To do: Every line in the records below between the one holding "U.S. Dept. of" and the one holding "ek out the areas", inclusive, is to be set down exactly; all other lines are to be left out.
··· Data for this task
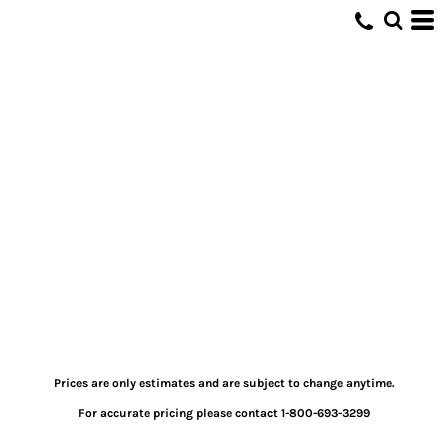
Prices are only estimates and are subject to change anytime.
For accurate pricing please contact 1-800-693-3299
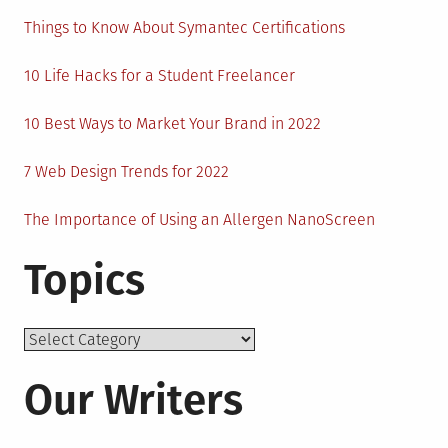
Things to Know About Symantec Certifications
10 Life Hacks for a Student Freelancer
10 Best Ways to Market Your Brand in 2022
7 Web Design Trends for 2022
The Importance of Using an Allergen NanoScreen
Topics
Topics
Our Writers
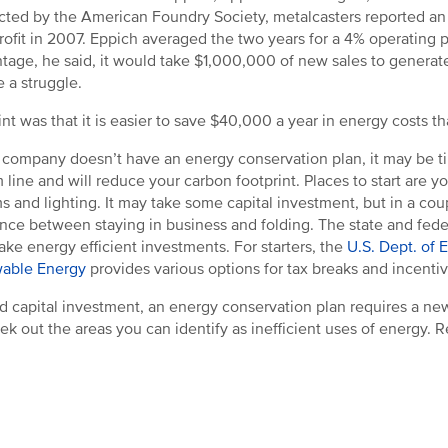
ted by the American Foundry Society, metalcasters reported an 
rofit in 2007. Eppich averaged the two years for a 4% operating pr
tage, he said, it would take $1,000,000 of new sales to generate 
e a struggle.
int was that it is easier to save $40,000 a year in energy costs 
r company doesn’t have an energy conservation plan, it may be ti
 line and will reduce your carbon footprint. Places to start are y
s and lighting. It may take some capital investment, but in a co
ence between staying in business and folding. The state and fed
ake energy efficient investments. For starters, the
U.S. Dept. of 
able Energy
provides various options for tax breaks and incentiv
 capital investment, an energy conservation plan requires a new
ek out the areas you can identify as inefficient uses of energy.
······
··· Data for this task
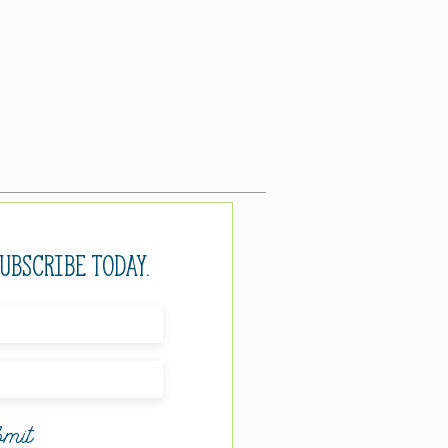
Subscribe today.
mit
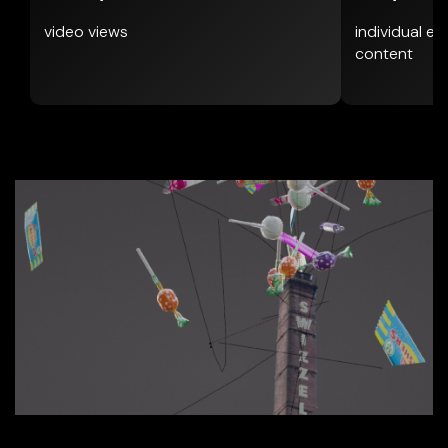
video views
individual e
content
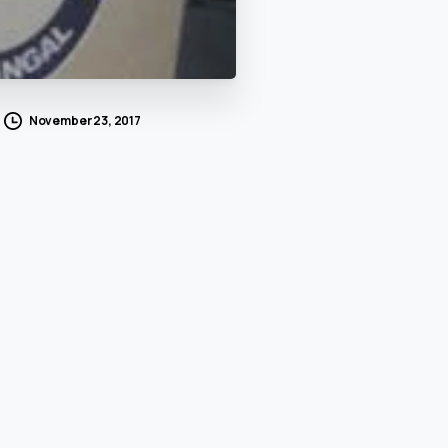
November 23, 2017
······
Problem solution:
U.S. Dept. of 
able Energy
provides various options for tax breaks and incentiv
 capital investment, an energy conservation plan requires a new
ek out the areas you can identify as inefficient uses of energy.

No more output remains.